**Task instructions:**
[a] Name every film title that appears in the article on Philippe Le Sourd.
[b] Reproduce the part of the article on Philippe Le Sourd that opens with the words containing "The cinematographer says" and closes with "of Lost Children.".

**Excerpted passage:**
- - -

An article from SCMP:
French cinematographer reflects on the years spent shooting an epic
http://www.scmp.com/lifestyle/arts-culture/article/1429666/french-cinematographer-reflects-years-spent-shooting-epic

French cinematographer reflects on the years spent shooting an epic

Cinematographer Philippe Le Sourd has been nominated for an Oscar for his work on Wong Kar-wai's latest film, but feels the director has been overlooked, writes Rachel Mok

PUBLISHED : Tuesday, 18 February, 2014, 10:18am
UPDATED : Tuesday, 18 February, 2014, 10:18am

When French cameraman Philippe Le Sourd won a Golden Horse award for his work on Wong Kar-wai's The Grandmaster in Taipei last November, his acceptance speech noted that the film had taken director Wong Kar-wai a long time to make.

This was also behind his disappointment when the martial arts drama failed to make the shortlist of five nominees for the Academy Awards' best foreign language picture.

"I was very sad, because Wong Kar-wai has spent five to six years of his life working very hard on the movie. His journey was very long compared to mine," says the cinematographer, who signed up to work with the infamously improvisational Hong Kong filmmaker for a six-month documentary project in 2009, and ended up spending three years shooting The Grandmaster.

"I was also very sad because we are all very proud of the film," he says.

Although the visually stylish film did not make the cut in the best foreign language film category, two members of its crew were singled out for recognition by the Academy of Motion Picture Arts and Sciences.

Long-time Wong Kar-wai collaborator William Chang Suk-ping - described by Le Sourd as "the right arm of Kar-wai" - was nominated in the best achievement in costume design category, and the 50-year-old Le Sourd received his first Oscar nomination for best cinematography.

The cinematographer was born in Paris but now lives in New York with his family. He was back in the French capital when his wife called him with the news of his Oscar nomination.

He couldn't believe it then and still can't, he says. "The Oscars are like a dream, and I am still wondering if it's true. It will stay with me forever."

The cinematographer says he wanted to share this dream-come-true with The Grandmaster's director. "Without his vision for the cinematography and his high standards, I would not have achieved this," Le Sourd says. "It's a beautiful film and a beautiful project."

A graduate of the film school at New Sorbonne University (or Paris III as most people call it), Le Sourd worked as a photographer's assistant before becoming cinematographer Darius Khondji's assistant cameraman on films such as Delicatessen and The City of Lost Children.

After rising to become a director of photography, he worked on commercials with directors such as David Lynch and Sofia Coppola, as well as on feature films.

"Commercials are a great opportunity to meet all these visionary directors, and get a link to their feature film projects," he says.

In recent years, Le Sourd has been director of photography for Hollywood films such as Ridley Scott's A Good Year and Gabriele Muccino's Seven Pounds.

He worked with Wong on a couple of commercials, before moving to the project that eventually became The Grandmaster.

To help prepare for his work on Wong's film about storied wing chun master Ip Man, Le Sourd watched feature films and documentaries about the martial artist. He also visited museums with the filmmaker, and travelled to northeastern China to immerse himself in the world in which Zhang Ziyi's character, Gong Er, features prominently.

There was also the challenge of immersing himself in Wong's world, one in which a film project can have a three-year shooting schedule, and involve filming in harsh weather in remote locations, such as China's snowy northeast.

- - -

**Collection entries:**
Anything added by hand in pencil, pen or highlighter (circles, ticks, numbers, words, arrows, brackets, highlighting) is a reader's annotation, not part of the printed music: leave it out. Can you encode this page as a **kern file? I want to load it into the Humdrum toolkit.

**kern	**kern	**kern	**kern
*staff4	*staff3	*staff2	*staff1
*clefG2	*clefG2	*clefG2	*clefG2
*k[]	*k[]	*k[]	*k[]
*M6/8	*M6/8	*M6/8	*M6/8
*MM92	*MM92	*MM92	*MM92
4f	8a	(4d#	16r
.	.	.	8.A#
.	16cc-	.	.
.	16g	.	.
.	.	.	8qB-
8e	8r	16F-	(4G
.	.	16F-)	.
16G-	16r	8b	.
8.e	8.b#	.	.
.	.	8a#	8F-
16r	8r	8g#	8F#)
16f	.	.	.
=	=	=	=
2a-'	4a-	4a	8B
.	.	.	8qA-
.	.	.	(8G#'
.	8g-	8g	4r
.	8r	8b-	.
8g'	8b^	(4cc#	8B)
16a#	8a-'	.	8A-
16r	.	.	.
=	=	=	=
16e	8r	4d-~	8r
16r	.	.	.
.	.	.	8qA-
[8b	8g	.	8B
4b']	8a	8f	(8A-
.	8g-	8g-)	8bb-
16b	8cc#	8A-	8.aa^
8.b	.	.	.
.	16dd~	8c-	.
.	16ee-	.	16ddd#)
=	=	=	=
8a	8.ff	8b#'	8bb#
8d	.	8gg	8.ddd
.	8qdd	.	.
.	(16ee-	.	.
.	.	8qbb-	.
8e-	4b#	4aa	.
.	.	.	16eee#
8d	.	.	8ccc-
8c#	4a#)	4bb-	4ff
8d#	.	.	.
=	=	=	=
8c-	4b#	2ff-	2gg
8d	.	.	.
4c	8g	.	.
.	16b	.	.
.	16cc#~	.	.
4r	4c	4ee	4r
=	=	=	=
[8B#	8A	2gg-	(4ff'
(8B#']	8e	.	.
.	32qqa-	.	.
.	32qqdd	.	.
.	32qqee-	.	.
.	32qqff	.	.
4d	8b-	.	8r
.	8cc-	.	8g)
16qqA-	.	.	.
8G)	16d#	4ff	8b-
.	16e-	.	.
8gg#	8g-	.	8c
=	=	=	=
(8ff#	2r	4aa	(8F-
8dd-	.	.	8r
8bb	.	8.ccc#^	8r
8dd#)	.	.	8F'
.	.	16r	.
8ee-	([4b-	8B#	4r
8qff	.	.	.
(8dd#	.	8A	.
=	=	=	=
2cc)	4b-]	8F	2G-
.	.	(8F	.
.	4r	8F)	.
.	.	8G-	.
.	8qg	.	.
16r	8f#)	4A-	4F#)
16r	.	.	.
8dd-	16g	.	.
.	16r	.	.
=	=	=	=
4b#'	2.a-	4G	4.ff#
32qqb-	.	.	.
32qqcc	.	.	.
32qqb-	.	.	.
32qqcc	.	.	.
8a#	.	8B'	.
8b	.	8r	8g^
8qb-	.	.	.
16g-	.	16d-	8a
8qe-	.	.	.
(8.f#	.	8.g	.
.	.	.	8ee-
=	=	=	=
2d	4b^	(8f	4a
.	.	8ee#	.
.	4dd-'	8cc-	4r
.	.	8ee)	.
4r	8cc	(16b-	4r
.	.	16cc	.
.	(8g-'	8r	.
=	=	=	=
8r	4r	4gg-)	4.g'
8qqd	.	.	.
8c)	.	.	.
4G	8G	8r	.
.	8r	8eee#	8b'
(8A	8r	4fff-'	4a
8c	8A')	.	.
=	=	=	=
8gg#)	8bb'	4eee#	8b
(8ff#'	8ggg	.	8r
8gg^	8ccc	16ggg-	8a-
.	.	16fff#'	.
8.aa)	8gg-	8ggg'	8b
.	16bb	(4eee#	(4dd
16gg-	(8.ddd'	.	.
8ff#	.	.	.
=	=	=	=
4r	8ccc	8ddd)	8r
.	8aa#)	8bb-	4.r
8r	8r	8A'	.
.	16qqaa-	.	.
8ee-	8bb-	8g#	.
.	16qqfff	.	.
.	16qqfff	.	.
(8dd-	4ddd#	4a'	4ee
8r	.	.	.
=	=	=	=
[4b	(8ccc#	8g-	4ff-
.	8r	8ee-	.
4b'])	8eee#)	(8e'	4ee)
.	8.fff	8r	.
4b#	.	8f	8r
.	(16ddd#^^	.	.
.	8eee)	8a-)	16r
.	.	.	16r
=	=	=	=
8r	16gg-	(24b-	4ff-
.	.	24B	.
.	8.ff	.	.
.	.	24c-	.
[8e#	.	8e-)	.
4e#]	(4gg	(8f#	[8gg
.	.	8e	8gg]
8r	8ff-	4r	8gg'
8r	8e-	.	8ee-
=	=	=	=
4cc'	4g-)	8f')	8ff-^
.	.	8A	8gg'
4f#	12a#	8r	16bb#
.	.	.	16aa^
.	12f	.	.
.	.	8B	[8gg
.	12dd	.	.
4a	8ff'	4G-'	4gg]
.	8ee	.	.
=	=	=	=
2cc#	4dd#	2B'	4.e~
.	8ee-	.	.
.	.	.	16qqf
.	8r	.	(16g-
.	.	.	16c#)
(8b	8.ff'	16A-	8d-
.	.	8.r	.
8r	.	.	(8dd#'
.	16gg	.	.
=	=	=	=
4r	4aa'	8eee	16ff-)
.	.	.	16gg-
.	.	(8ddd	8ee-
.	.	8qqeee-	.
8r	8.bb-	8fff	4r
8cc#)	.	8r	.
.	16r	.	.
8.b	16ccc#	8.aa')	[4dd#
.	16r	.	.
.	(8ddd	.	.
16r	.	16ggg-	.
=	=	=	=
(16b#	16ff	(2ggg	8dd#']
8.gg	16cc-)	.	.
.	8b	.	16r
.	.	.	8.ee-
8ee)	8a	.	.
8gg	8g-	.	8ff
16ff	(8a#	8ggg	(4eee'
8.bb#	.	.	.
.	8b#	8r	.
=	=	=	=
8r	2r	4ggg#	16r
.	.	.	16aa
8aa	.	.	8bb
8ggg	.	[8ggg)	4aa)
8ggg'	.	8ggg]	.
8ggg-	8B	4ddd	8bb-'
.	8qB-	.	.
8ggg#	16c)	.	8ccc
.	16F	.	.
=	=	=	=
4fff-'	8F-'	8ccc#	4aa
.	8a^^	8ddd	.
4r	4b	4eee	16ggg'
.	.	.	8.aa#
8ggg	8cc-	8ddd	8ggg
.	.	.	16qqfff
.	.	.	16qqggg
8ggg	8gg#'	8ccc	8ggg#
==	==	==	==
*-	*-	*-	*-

- - -

**Solutions in order:**
[a] The Grandmaster, Delicatessen, The City of Lost Children, A Good Year, Seven Pounds

[b]
The cinematographer says he wanted to share this dream-come-true with The Grandmaster's director. "Without his vision for the cinematography and his high standards, I would not have achieved this," Le Sourd says. "It's a beautiful film and a beautiful project."

A graduate of the film school at New Sorbonne University (or Paris III as most people call it), Le Sourd worked as a photographer's assistant before becoming cinematographer Darius Khondji's assistant cameraman on films such as Delicatessen and The City of Lost Children.